Smolin and her husband adopted the girls before the Hague Convention was implemented and used an agency they believed took the proper steps to fully vet the orphanage and the girls. Smolin would not disclose the name of the agency she used.
"We talked to a lot of people and found a well-respected agency. We thought we asked all the right questions. In the nine months it took for the adoption to be completed there were some things that worried us. In retrospect, had we known more about how international adoptions work we would have put the brakes on. We thought only ethical agencies could be in business and we thought they had checked out everything. We had faith in the system," she said.
"By the time the girls arrived we knew that we had been lied to."
Baby Buying
The Smolins later learned that the two orphanages in which the girls had lived near in Hyderabad were implicated in a far-reaching scandal.
Beginning in 1996, several orphanages, including the one in which the girls were placed, were accused of baby buying and falsifying documents.

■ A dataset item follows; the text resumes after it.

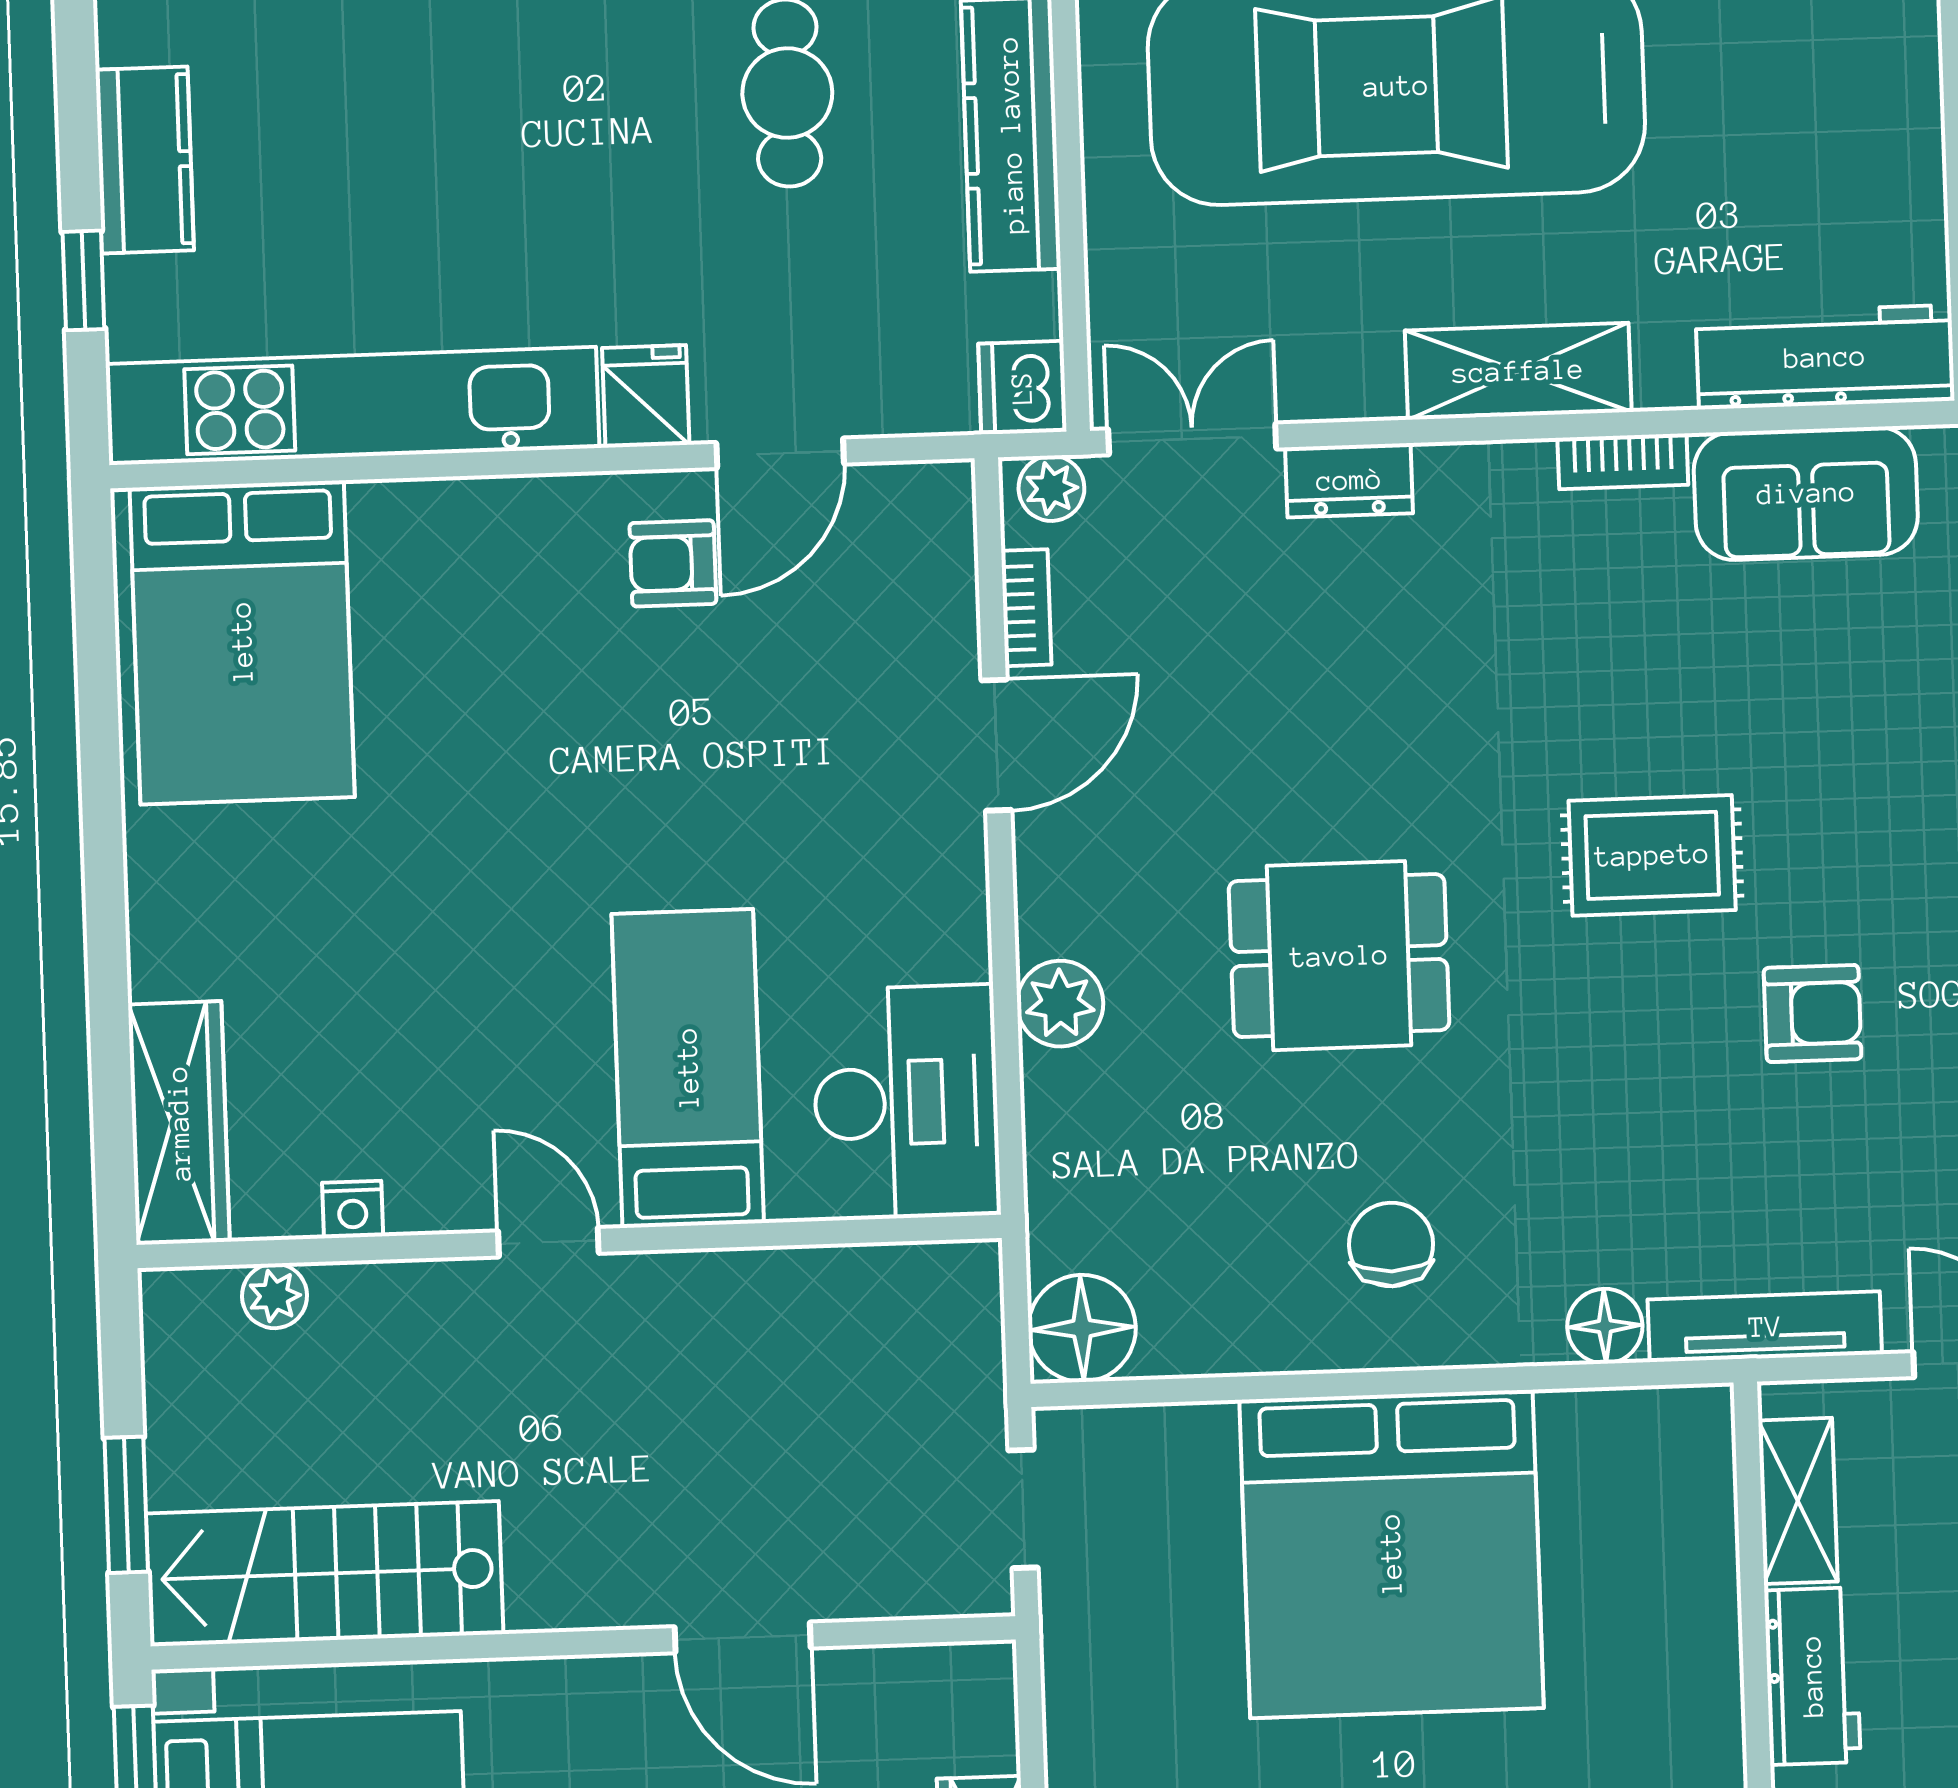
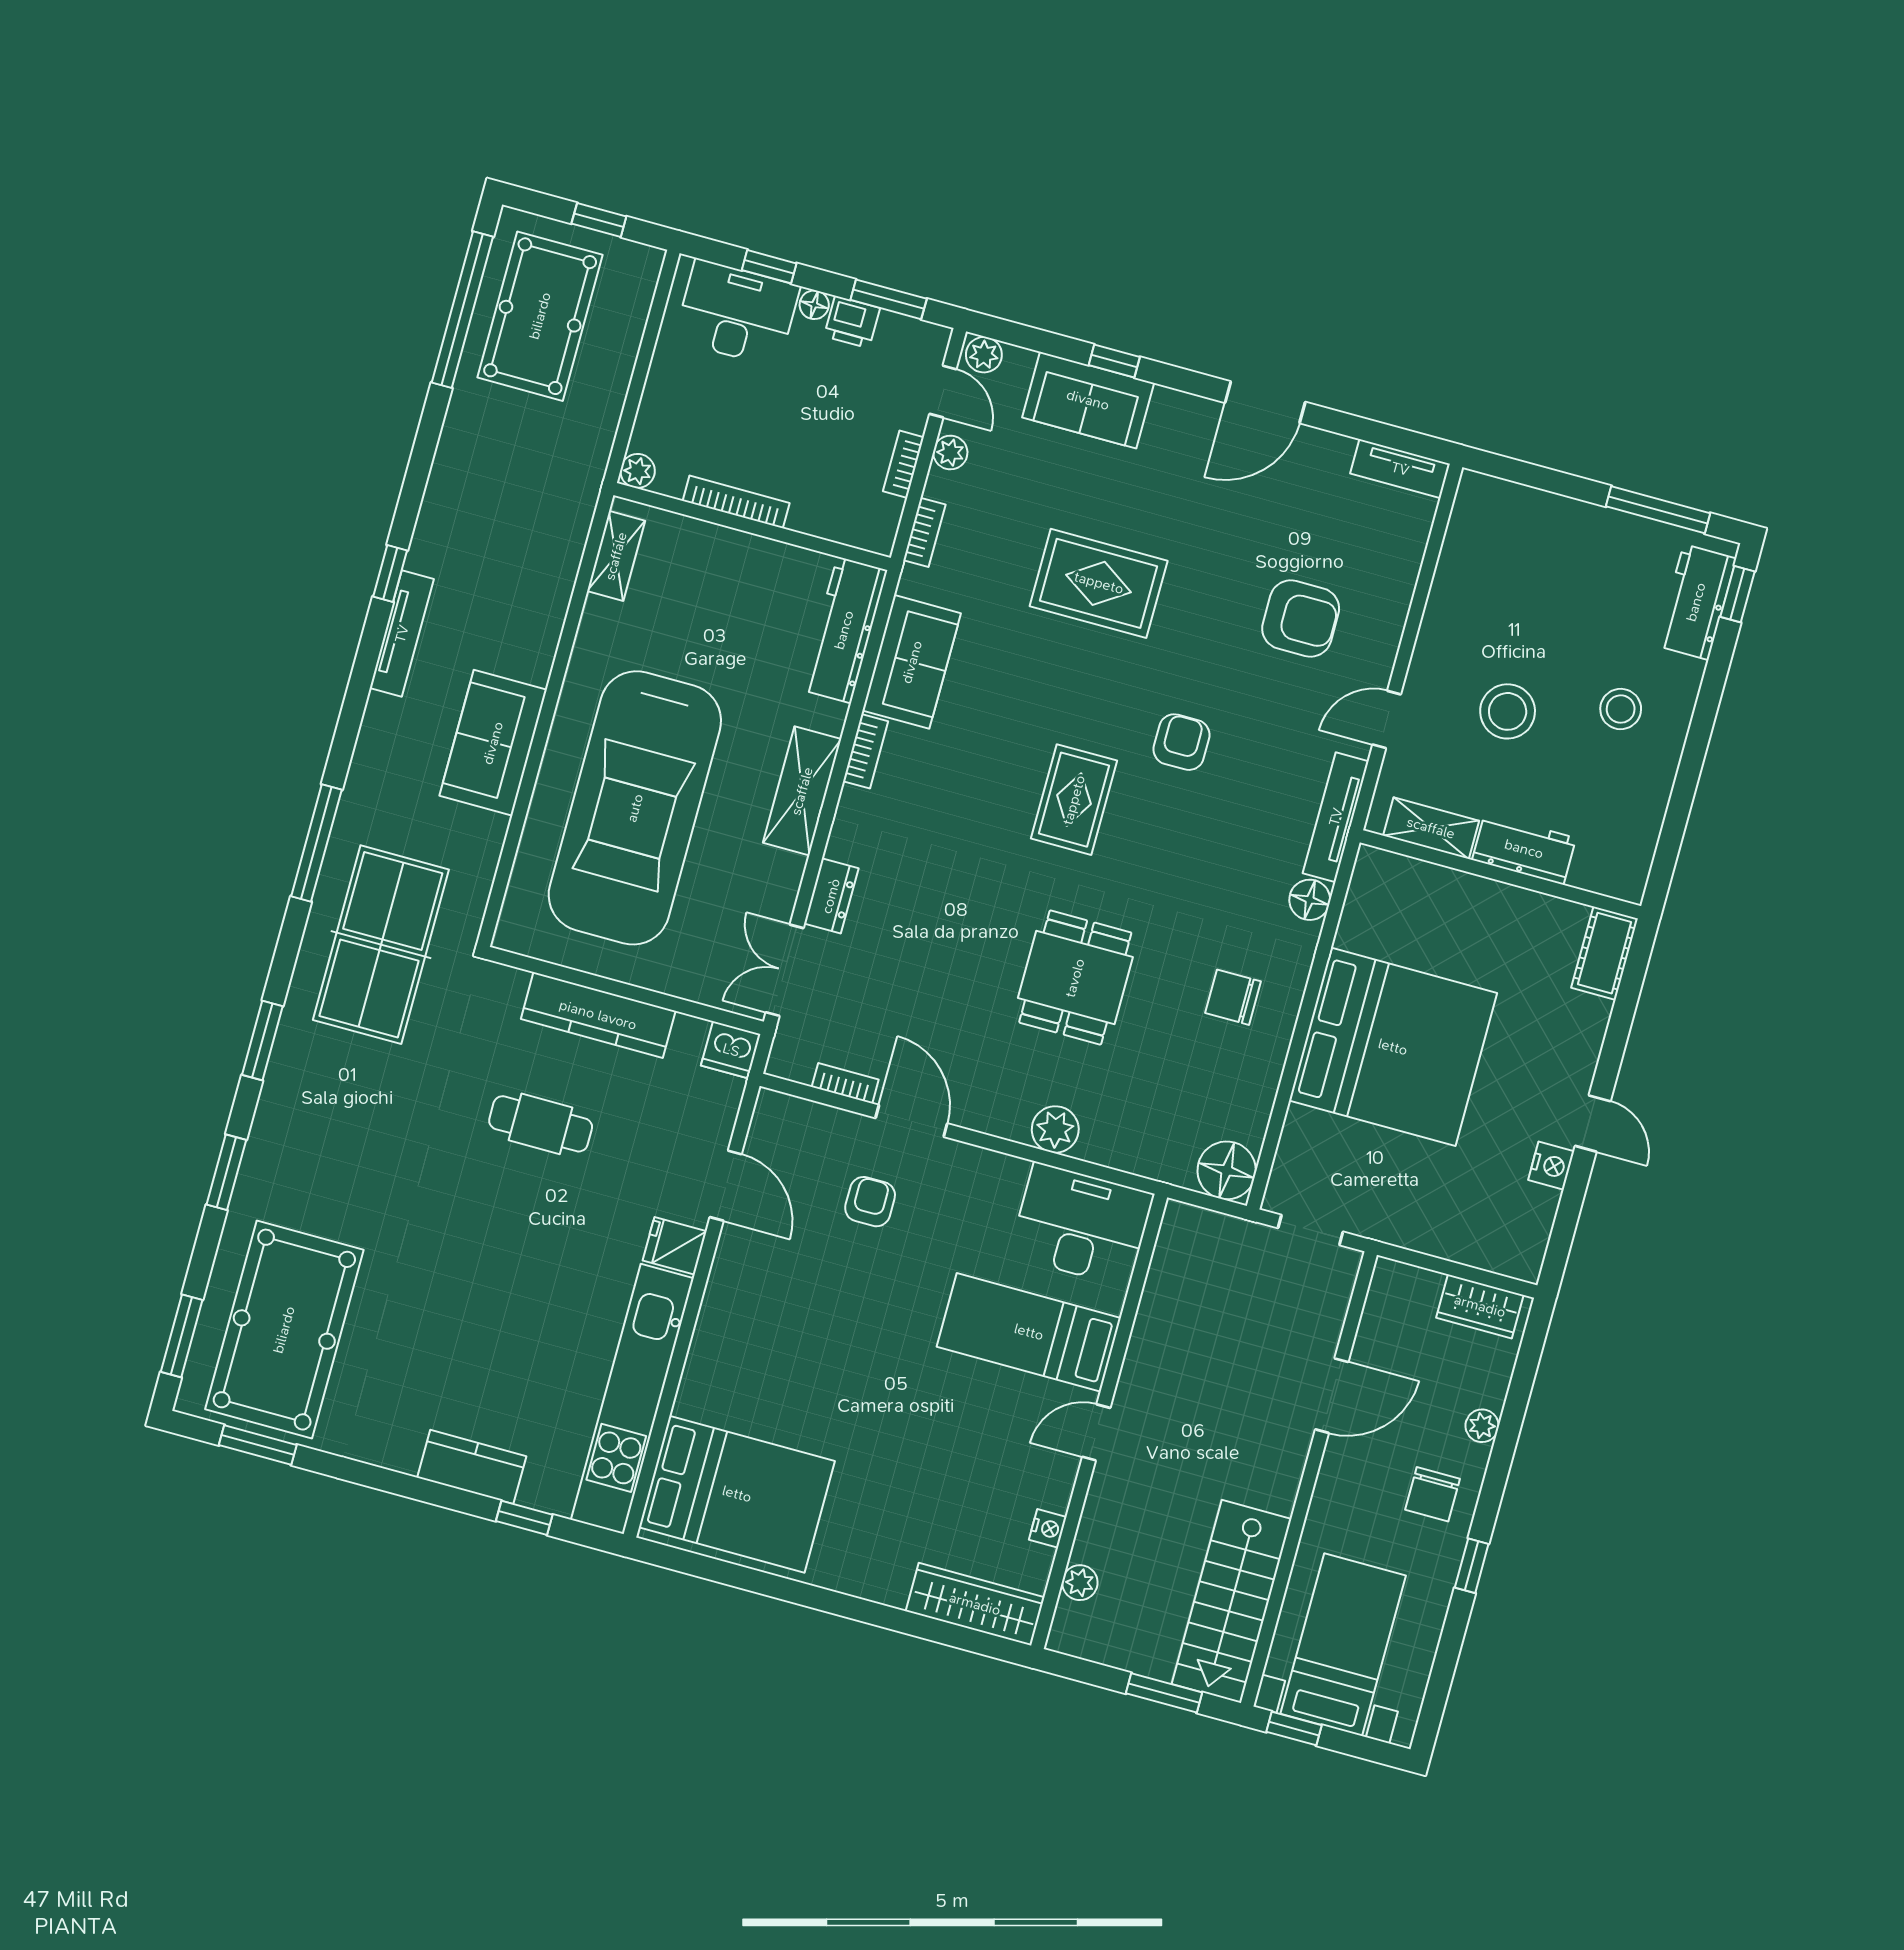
plant: (1051, 488) -> (787, 1051), removed
armchair: (673, 563) -> (870, 1202), moved, turned 180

By 2001, after several scandals in Andahr Pradesh, the Indian government had banned all adoptions from that region.
Another American family's adopted Indian child who had lived with the girls at the orphanage revealed to her adoptive parents that the sisters had been stolen and unwillingly adopted.
When the Smolins confronted the girls, they broke down and admitted the story was true.
"The girls started crying and said the story was true. They had been threatened and forced to lie to the embassy official that interviewed them. Their mother had put them in an orphanage. It's not unusual for the poor to temporarily place their children in orphanages, which provide free education, housing, food and basic care, in a kind of boarding school setting."
When the family learned the truth, the girls had only been in the United States for six weeks. Immediately the family contacted the agency to conduct an investigation, but according to Smolin the agency did nothing of the kind.
"Had they investigated and found the mother we would have returned [the] girls. Instead, they denied the story could possibly be true," she said
"The agency said they had double-checked right before the adoption went through and the mother had relinquished the girls, but when we asked them to check again -- just six weeks later -- they said they could no longer find her. Some in the adoptive community said the kids had made the story up to make themselves feel better and that parents sometimes stage a scene when they relinquish the children to trick them. We were made to feel bad and told that we were looking for a problem because we weren't committed."
The State Department does not comment on specific cases, but Ethica, a nonprofit agency that tracks ethical and legal problems in international adoptions, as well as an Indian researcher involved in locating the girls' mother, confirmed the Smolins' story.
Of the nearly 20,000 children adopted annually from outside the United States, most are legitimate orphans in need of loving homes, said Adam Pertman, executive director of the Evan B. Donaldson Adoption Institute, an adoption policy think tank.